I'd love to hear them. I'm a story-fiend, after all!
aaa_mazing: wisdomaaa_mazing on February 3rd, 2012 02:48 pm (UTC)
I just don't know how many brain cells EXACTLY do you need to put a cat into a microwave. And I don't even want to think what will happen to a poor thing.

I saw "Urban Legends". Always thought it's purely American thing. The legends, I mean.

Well, I don't know where to start. Maybe you have any questions? To push me.
MissTeacakesmissteacakes on February 3rd, 2012 03:20 pm (UTC)
Maybe we're making up for lost time.

If you don't know where to start, I certainly don't! I suppose it'll take some thought...
aaa_mazing: wisdomaaa_mazing on February 3rd, 2012 03:38 pm (UTC)
Well, I don't know if what I meant even falls under "Urban legends". They are just old Russian 'scary' traditions.
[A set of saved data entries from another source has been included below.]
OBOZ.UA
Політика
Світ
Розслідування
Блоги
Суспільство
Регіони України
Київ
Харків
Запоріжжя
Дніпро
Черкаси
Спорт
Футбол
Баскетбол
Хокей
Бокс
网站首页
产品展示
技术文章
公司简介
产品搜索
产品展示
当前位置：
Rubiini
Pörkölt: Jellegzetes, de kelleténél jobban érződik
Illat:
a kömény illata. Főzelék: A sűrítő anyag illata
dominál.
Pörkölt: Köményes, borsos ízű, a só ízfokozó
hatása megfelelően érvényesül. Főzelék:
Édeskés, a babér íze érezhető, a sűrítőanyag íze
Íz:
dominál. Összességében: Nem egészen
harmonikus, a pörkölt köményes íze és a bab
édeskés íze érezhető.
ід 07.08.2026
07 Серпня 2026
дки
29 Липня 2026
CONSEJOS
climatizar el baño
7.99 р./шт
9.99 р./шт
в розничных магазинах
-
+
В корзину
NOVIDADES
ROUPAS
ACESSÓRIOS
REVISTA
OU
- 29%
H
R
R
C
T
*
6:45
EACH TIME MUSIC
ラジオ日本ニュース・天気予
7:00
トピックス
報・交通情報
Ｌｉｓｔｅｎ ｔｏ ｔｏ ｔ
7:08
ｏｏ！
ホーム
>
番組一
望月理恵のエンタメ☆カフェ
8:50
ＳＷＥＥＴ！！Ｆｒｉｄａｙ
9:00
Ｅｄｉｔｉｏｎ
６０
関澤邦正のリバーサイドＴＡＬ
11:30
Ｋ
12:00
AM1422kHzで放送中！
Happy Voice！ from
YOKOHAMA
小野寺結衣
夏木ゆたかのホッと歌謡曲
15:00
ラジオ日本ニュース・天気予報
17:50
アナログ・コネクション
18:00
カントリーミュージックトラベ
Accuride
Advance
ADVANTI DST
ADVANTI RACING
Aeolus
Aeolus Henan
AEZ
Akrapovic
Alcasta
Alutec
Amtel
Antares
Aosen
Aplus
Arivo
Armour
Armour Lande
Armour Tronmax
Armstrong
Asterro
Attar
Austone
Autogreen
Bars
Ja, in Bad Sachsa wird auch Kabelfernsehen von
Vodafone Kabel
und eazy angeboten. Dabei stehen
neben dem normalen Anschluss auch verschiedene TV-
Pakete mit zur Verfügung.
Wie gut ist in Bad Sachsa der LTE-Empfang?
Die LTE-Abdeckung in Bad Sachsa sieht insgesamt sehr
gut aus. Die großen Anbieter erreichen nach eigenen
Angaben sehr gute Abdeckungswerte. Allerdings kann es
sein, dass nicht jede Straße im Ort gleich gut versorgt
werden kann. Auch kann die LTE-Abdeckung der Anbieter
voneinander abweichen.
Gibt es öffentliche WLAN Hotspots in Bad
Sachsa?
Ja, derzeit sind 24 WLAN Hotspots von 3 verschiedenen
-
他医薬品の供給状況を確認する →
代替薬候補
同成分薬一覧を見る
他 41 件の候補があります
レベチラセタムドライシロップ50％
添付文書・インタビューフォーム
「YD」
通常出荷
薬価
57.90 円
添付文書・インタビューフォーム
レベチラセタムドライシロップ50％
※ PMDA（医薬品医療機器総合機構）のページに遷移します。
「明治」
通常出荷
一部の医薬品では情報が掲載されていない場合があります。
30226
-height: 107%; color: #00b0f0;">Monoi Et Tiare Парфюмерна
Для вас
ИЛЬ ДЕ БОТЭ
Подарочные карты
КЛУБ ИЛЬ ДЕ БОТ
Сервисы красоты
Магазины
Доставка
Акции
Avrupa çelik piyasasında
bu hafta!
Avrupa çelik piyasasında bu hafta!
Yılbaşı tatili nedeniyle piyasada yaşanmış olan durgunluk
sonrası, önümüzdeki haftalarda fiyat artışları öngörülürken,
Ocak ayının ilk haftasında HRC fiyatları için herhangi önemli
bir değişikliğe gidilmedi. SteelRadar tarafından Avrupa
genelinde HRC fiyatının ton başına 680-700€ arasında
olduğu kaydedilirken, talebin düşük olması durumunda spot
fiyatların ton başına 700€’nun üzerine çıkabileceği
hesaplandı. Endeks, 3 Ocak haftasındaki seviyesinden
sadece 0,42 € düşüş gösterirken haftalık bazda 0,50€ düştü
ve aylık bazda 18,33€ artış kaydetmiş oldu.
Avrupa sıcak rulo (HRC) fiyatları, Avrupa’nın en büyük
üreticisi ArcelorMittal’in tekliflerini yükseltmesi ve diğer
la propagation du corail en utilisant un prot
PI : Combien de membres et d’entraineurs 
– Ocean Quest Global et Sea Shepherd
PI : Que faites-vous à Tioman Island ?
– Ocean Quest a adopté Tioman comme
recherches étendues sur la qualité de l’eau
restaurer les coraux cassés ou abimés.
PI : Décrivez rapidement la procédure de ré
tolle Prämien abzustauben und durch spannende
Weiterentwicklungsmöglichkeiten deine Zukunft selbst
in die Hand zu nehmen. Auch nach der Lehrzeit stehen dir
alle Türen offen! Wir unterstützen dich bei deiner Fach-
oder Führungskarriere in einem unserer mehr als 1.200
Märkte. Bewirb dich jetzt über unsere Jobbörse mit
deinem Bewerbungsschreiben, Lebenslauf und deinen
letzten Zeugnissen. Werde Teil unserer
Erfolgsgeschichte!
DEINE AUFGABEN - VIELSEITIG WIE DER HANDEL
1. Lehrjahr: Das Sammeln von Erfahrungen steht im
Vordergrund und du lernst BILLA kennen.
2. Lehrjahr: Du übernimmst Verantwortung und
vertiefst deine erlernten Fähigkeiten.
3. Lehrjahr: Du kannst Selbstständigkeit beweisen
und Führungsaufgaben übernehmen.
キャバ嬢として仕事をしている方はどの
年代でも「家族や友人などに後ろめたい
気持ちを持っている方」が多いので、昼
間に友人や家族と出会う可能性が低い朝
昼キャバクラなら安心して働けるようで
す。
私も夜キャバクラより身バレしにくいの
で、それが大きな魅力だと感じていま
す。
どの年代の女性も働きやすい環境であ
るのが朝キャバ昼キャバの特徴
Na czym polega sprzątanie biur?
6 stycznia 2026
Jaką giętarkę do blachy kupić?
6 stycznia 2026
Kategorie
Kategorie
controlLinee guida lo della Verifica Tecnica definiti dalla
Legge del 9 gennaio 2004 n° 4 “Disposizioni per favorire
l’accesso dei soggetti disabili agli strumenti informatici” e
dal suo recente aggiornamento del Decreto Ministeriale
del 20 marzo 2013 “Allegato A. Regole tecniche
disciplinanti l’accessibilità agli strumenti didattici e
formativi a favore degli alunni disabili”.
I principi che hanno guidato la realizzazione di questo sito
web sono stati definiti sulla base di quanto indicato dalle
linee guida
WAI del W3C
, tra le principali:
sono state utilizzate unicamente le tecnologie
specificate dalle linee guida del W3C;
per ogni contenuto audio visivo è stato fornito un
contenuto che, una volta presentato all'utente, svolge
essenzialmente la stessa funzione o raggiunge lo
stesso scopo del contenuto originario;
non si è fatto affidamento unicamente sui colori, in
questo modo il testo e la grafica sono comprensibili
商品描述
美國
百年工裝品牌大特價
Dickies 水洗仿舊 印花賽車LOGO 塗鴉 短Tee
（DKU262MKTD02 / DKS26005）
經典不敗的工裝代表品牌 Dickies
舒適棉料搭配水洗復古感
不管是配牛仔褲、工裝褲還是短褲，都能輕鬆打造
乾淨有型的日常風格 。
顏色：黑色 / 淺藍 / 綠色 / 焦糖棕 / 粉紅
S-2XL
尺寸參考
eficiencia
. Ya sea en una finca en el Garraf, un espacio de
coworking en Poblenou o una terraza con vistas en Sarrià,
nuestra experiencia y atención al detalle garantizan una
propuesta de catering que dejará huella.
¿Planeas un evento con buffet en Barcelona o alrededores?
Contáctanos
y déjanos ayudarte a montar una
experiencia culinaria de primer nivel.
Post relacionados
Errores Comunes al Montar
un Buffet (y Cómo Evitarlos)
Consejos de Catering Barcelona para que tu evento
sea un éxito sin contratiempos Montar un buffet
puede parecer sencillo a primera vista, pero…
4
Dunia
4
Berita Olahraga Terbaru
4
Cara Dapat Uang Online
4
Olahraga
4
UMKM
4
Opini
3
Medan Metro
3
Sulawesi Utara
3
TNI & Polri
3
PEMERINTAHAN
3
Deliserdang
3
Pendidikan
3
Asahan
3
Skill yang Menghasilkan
That are still strong in Russia.
MissTeacakesmissteacakes on February 3rd, 2012 03:55 pm (UTC)
Well, they tend to be fairly modern, and people tend to believe it actually happened, but no one is sure who it happened to. I recently learned that the earliest documented one was actually Sweeney Todd, who appeared in a penny dreadful in 1846, and people are still saying he's based on a real person. We still get stories about gross things in restaurant food, including jokes about what's really in Chinese food. (I guess most folklorists prefer the term "modern legend" rather than "urban").

Honestly, I love hearing stories even when they don't necessarily fall into the category.
aaa_mazing: wisdomaaa_mazing on February 3rd, 2012 04:34 pm (UTC)
I saw Sweeney Todd. Didn't like. Holliwood tends to make even could-be-good stories into mainstream trash.

Well, I'll start with divinations. It's a common tradition here to tell fortunes. Which is pagan but takes place on Christian holidays (usually Christmas). Well, there is a belief that if at midnight on 6th of January (Yule?) you with girls (initially virgines but where can you find them these days?;) put a mirror and light a candle in front of it, you'll see your 'betrothed' there. I saw. Now I think it's a trick of light and shadow, but all girls do it still. Not exactly a legend, huh?